PAULA MAHARREY, WIDOW

“I’m very disappointed by the District Attorney’s refusal to prosecute Sgt. Gomez. My family is upset by the fact that the District Attorney and Sgt. Gomez are both employees of the County of Kern. It appears that one county agency is defending another, and it screams of a conflict of interest. We wish that an independent investigating agency such as the state Attorney General’s Office would look into this matter. We are also saddened by the fact that the needless loss of my husband’s life will do nothing to discourage this kind of reckless driving in the future.”

MATTHEW CLARK, ATTORNEY

“I, like my clients, are very disappointed in the Office of the District Attorney’s decision not to prosecute Sgt. Gomez. We’ve had four innocent lives lost in the county in the last four years due to the reckless driving exhibited by some employees of Kern County Sheriff’s Department. This is the most offensive kind of loss of life in light of the fact that people are being killed by those very officers who have taken on a duty to protect them.

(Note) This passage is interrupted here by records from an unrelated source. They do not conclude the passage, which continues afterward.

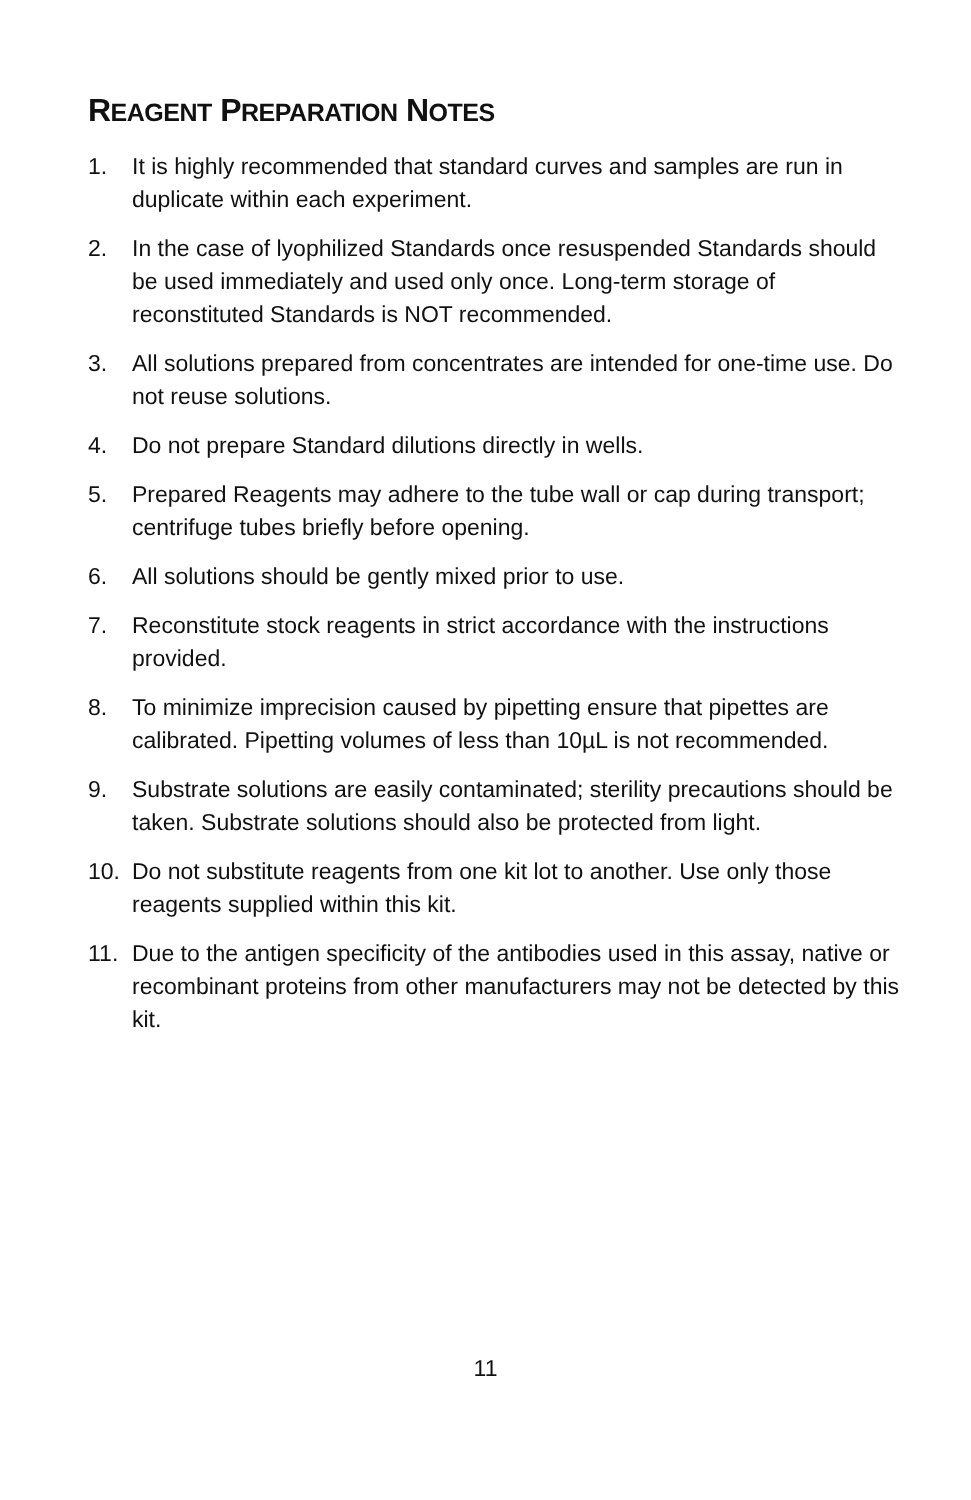REAGENT PREPARATION NOTES
1. It is highly recommended that standard curves and samples are run in duplicate within each experiment.
2. In the case of lyophilized Standards once resuspended Standards should be used immediately and used only once. Long-term storage of reconstituted Standards is NOT recommended.
3. All solutions prepared from concentrates are intended for one-time use. Do not reuse solutions.
4. Do not prepare Standard dilutions directly in wells.
5. Prepared Reagents may adhere to the tube wall or cap during transport; centrifuge tubes briefly before opening.
6. All solutions should be gently mixed prior to use.
7. Reconstitute stock reagents in strict accordance with the instructions provided.
8. To minimize imprecision caused by pipetting ensure that pipettes are calibrated. Pipetting volumes of less than 10µL is not recommended.
9. Substrate solutions are easily contaminated; sterility precautions should be taken. Substrate solutions should also be protected from light.
10. Do not substitute reagents from one kit lot to another. Use only those reagents supplied within this kit.
11. Due to the antigen specificity of the antibodies used in this assay, native or recombinant proteins from other manufacturers may not be detected by this kit.
11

“In an approximately 250-page report, the CHP Multidisciplinary Accident Investigation Team concluded that Sgt. Gomez’s conduct substantiated a violation of California Penal Code Section 192 (c) (2) – Misdemeanor Vehicular Manslaughter. The District Attorney’s decision not to prosecute appears to be in conflict of interest given the fact that the District Attorney and Sgt. Gomez are both employees of the County of Kern.

Without question, Sgt. Gomez conduct in this case was in violation of Kern County Sheriff’s Office policy regarding emergency driving in that he failed to pre-clear the lanes of the intersection. His failure to do so killed Larry Maharrey. The failure to prosecute sends the wrong message to law enforcement, suggesting that they are above the law.”